Optimistisch betrachtet ließen sich jedoch auch hier einige Punkte finden, welche die vorliegenden Zahlen zumindest ansatzweise relativieren: Zum einen sind hier die Neubesetzungen ab 2016 zu nennen. Viele Unternehmen, welche von der Frauenquote betroffen sind, haben schlicht noch keine Wechsel in ihren Aufsichtsgremien vollzogen, sondern müssen dies erst in den kommenden Monaten tun.

Die Debatte wurde nicht umsonst geführt

Zum anderen lassen die Zahlen erwarten, dass in der kommenden Legislaturperiode zumindest die große Mehrheit der Unternehmen die gesetzliche Vorgabe auch erreichen und somit einhalten werden.

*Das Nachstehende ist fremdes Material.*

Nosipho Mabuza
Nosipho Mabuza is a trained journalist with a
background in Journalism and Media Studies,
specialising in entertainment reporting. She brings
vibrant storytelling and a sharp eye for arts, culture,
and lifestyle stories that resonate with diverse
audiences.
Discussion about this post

Zusammenfassend lässt sich also sagen, dass die Entwicklung hin zu mehr Frauen in gehobenen Führungspositionen kaum aufzuhalten sein wird – wenngleich das Tempo der Steigerungen auf den Top-Managersesseln "einem Ritt auf der Schnecke" gleicht, wie es DIW-Direktorin Elke Holst zusammenfasst.

War es das also schon an Benefit, was uns eine mehrjährige und oft erbittert geführte Diskussion um die Einführung einer gesetzlichen Frauenquote gebracht hat? Nein. Schon 2012 ging ich davon aus: Der eigentliche Nutzen der Debatte liegt in der von ihr ausgehenden Signalwirkung durch die massive mediale Debatte rund um den Nutzen von mixed leadership. In unserer auf Frauen spezialisierten Personalberatung lässt sich die im Zusammenhang mit der Debatte stetig gestiegene Nachfrage seitens deutscher Unternehmen nach hochqualifizierten Frauen auch für die Führungsebenen unterhalb von Vorstand und Aufsichtsrat eindrucksvoll erkennen. Hier wächst nicht nur einerseits die bestausgebildetste Frauengeneration heran, sondern auch in den Köpfen der Personalentscheider zeigt sich ein deutlich gesteigertes Interesse an weiblichem Führungspersonal. Auch ich meine, dass genau diese Auswirkung den ambitionierten Frauen bereits heute mehr geholfen hat, als es einige Hundert weibliche Aufsichtsräte mehr je hätten können.